> **STATED PROBLEM**
Edit the listing lines from the line with "subtitle Huono-osaisuuden sosiaaliset" to the line with "For every layout", replacing "transcribe" with "reproduce" and leaving everything else unchanged. Output only those lines.

> **Element-and-box listing**
<<<<

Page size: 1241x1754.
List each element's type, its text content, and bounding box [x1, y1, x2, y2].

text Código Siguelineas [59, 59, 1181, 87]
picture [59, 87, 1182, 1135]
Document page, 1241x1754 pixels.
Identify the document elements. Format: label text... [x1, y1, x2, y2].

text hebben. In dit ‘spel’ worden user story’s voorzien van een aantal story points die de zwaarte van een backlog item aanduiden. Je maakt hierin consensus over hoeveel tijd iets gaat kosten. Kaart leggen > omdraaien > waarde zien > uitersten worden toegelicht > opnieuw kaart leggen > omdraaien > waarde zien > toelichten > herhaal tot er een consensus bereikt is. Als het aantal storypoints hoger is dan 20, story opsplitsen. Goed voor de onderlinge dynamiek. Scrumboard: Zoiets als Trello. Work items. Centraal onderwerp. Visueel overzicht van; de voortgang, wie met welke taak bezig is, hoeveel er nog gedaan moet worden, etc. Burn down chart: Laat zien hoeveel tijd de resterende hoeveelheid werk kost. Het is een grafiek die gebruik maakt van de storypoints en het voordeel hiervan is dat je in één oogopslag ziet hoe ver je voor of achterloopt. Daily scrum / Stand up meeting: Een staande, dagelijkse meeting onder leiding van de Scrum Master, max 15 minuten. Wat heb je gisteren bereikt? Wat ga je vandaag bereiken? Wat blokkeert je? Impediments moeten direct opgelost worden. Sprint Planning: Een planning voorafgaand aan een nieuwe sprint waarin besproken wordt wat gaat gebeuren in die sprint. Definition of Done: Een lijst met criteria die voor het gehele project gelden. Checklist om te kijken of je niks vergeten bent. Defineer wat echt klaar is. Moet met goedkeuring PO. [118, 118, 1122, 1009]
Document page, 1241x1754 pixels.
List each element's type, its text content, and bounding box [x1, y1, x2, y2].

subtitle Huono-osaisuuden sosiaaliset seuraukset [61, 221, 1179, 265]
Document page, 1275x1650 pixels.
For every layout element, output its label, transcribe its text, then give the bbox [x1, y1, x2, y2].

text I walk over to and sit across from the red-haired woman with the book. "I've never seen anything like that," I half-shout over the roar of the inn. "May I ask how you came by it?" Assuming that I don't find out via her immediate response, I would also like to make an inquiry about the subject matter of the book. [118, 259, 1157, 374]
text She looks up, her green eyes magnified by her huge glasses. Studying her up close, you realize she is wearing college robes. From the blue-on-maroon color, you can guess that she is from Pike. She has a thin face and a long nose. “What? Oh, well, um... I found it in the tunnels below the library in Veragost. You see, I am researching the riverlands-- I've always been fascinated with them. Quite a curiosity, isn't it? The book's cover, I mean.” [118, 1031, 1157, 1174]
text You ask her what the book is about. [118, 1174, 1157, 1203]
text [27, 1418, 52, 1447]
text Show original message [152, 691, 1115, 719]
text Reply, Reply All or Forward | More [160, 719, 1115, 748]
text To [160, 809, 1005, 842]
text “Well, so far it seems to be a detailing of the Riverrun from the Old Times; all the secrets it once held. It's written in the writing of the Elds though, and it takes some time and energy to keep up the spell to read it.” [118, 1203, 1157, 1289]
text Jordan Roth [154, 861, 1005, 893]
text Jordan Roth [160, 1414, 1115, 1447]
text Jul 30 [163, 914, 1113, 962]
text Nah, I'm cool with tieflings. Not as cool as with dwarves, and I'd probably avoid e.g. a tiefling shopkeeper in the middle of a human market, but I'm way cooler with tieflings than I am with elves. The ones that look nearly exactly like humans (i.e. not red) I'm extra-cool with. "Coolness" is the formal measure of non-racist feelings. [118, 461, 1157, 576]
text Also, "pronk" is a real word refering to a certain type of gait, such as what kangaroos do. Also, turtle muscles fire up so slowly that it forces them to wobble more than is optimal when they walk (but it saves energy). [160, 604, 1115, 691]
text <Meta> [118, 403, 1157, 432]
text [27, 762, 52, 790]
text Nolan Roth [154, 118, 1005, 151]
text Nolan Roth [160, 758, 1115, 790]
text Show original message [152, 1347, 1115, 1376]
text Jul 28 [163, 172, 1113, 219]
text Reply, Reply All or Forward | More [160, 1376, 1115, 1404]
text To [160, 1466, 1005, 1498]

>>>>

> **SOLUTION TO THIS EXERCISE**
subtitle Huono-osaisuuden sosiaaliset seuraukset [61, 221, 1179, 265]
Document page, 1275x1650 pixels.
For every layout element, output its label, reproduce its text, then give the bbox [x1, y1, x2, y2].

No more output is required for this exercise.